Grand Objectives and Grand Strategy

A Terrible Beauty Has Been Born

By Bob Avakian

Revolutionary Worker #1142, March 10, 2002, posted at http://rwor.org

The RW is currently running this series of excerpts from an unpublished work by RCP Chairman Bob Avakian, "Great Objectives and Grand Strategy." Although written over a year ago, this work -- and these excerpts in particular -- contain much that is very relevant to the current crisis and war. This is the 16th excerpt.

In thinking about the experience of proletarian revolutions so far, we can draw once again from William Butler Yeats, this time from his poem "Easter 1916," commemorating the failed--that is, brutally suppressed--uprising in Ireland and its heroes. In particular, the following lines from that poem hold great relevance for the present situation: "All changed, changed utterly/A terrible beauty is born."

That, I believe, is what we've experienced with the first great wave of the proletarian revolution: a terrible beauty has been born. And that "terrible beauty" has different expressions. It was a beauty that was terrible to the ruling classes, in the same way that, in reference to the Paris Commune, and in particular the role of women in it, a bourgeois commented that, if France were a whole nation of women, what a terrible nation it would be! The first successful proletarian revolutions and their achievements, so beautiful to the class-conscious proletariat and other revolutionary masses, were terrible to the bourgeoisie and all reactionaries in that way. But this was also a "terrible beauty" in the sense that it was a beautiful new thing representing the future, but it was still marked by the vestiges and scars of the past and was still capable of being turned into its opposite.

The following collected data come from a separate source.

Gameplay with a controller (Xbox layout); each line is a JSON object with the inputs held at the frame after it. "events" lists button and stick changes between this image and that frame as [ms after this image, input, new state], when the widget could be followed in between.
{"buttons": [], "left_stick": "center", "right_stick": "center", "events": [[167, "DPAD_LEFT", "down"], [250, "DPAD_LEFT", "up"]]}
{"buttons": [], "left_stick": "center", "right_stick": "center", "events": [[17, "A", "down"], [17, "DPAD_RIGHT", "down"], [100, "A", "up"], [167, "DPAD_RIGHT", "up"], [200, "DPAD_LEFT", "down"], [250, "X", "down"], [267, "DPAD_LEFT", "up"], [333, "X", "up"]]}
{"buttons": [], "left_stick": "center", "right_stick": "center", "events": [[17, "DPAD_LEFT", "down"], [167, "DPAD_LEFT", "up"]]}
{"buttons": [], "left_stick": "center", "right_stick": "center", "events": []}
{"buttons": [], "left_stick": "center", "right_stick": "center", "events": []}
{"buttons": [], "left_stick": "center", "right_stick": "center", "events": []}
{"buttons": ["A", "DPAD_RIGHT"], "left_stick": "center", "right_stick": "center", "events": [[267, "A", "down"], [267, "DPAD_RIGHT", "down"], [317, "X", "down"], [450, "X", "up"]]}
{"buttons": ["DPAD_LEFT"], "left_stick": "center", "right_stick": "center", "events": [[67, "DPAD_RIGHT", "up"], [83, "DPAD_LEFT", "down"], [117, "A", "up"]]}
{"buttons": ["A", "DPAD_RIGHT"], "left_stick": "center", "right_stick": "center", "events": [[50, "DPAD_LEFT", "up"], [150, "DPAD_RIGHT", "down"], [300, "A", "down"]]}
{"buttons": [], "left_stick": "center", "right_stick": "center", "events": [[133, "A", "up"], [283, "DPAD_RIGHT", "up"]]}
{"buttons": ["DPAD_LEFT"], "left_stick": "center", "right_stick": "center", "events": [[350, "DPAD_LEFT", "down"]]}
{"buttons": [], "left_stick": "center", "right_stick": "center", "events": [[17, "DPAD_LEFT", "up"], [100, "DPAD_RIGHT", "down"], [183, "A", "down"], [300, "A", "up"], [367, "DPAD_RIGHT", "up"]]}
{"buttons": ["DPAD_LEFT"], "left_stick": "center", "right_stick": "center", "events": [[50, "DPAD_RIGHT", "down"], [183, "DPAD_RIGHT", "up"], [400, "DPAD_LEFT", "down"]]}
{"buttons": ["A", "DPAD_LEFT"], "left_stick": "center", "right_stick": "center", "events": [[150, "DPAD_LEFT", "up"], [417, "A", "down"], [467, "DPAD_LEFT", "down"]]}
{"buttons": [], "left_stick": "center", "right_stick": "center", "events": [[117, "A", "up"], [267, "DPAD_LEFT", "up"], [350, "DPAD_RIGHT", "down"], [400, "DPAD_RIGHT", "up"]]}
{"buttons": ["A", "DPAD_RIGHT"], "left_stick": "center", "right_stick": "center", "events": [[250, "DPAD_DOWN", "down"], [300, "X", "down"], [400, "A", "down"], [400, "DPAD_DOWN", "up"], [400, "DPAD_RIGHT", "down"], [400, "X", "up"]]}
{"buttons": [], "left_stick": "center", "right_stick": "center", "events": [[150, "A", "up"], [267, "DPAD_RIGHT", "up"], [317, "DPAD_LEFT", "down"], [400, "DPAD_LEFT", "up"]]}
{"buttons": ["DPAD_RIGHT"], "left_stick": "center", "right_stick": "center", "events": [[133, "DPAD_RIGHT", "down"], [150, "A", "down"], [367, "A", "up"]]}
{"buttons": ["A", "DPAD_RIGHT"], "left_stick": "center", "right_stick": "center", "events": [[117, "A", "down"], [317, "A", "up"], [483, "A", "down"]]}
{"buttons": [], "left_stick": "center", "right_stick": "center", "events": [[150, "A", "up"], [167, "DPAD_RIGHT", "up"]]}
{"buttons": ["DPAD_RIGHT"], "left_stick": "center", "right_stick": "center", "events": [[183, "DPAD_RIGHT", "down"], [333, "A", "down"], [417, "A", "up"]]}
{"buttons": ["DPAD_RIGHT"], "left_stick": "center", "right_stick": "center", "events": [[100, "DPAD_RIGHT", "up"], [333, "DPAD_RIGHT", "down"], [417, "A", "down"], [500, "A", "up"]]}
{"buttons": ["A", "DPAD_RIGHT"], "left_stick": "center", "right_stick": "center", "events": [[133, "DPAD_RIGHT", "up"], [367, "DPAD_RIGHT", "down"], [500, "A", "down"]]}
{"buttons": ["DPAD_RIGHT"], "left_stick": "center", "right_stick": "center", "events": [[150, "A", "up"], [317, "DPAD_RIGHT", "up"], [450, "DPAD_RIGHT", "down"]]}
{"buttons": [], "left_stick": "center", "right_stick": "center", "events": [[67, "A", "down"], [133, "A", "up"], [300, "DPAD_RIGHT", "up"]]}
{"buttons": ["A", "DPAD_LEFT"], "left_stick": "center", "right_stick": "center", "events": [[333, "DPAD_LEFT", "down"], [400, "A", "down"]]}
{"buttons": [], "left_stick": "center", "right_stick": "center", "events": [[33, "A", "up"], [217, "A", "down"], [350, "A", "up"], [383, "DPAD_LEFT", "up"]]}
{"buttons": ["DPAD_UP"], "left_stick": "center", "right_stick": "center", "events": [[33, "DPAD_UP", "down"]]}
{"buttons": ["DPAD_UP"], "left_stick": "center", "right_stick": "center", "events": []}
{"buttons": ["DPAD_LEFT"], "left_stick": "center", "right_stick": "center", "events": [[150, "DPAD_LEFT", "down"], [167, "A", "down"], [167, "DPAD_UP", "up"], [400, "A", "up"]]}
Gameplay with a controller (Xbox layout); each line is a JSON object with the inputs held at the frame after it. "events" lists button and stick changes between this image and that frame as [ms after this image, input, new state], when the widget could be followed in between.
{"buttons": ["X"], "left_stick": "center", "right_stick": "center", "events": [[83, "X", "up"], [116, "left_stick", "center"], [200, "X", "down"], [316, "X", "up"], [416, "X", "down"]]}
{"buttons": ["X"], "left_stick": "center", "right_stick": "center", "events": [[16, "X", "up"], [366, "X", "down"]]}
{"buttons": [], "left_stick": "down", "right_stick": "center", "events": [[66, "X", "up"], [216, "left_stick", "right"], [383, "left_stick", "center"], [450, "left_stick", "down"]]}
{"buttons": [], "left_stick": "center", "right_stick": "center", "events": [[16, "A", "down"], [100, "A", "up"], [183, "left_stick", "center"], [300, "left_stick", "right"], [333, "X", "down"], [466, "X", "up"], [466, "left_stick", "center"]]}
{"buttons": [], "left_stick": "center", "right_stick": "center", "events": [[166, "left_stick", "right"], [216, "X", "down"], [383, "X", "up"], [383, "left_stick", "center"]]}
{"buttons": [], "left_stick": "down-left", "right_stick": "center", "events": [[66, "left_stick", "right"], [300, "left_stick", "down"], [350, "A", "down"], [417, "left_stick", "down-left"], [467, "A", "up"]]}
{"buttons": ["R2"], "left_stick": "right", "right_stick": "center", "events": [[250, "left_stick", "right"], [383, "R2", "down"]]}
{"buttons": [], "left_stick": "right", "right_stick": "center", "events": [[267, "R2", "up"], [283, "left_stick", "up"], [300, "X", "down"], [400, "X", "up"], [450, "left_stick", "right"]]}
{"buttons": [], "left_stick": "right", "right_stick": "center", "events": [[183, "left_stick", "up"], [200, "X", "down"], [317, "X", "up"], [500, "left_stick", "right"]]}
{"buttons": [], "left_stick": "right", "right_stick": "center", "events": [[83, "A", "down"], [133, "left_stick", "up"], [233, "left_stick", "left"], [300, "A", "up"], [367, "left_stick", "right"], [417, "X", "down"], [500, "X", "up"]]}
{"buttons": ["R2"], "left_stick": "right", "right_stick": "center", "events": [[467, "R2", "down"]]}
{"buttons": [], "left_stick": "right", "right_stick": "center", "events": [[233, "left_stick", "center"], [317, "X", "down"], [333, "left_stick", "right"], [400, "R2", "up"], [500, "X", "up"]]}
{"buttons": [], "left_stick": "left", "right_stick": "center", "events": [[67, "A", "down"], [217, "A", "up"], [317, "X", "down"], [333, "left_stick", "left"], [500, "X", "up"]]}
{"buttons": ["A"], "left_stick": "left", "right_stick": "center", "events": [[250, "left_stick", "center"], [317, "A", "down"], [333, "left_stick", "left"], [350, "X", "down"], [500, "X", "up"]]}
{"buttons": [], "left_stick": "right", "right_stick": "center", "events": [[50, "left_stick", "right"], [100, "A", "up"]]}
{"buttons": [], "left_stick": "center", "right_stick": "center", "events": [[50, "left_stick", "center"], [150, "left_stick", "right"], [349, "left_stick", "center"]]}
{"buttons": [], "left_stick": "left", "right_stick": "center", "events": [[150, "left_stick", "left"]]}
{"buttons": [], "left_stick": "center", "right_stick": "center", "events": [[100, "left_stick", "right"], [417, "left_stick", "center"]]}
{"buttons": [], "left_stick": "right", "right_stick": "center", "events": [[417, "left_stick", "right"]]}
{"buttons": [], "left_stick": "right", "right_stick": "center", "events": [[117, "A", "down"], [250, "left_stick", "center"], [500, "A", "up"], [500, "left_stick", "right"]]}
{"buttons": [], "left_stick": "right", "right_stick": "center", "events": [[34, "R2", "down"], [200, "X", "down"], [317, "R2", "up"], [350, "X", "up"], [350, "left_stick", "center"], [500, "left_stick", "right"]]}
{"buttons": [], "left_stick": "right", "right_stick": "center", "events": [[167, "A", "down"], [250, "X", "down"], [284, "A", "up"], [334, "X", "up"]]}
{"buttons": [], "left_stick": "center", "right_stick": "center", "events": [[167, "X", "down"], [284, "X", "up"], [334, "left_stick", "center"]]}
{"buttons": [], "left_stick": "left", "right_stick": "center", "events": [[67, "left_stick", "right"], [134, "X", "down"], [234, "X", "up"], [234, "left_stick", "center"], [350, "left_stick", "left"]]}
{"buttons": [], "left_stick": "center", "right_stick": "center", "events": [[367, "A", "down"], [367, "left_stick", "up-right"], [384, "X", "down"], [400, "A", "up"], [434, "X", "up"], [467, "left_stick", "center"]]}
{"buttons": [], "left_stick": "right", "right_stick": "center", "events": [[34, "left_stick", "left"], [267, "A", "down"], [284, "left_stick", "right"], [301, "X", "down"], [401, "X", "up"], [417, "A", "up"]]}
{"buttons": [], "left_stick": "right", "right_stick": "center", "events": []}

All in all, with revolutionary sweep we can say that yes, indeed, a "terrible beauty" has been born, even if its life has temporarily been snuffed out. Our challenge now, with regard to this first great wave of proletarian-socialist revolutions and its defeat by the forces of reaction, is to sum it up correctly and in a sweeping way on the basis of dialectical materialism, and in this way boldly put forward our revolutionary optimism and imbue the masses with this.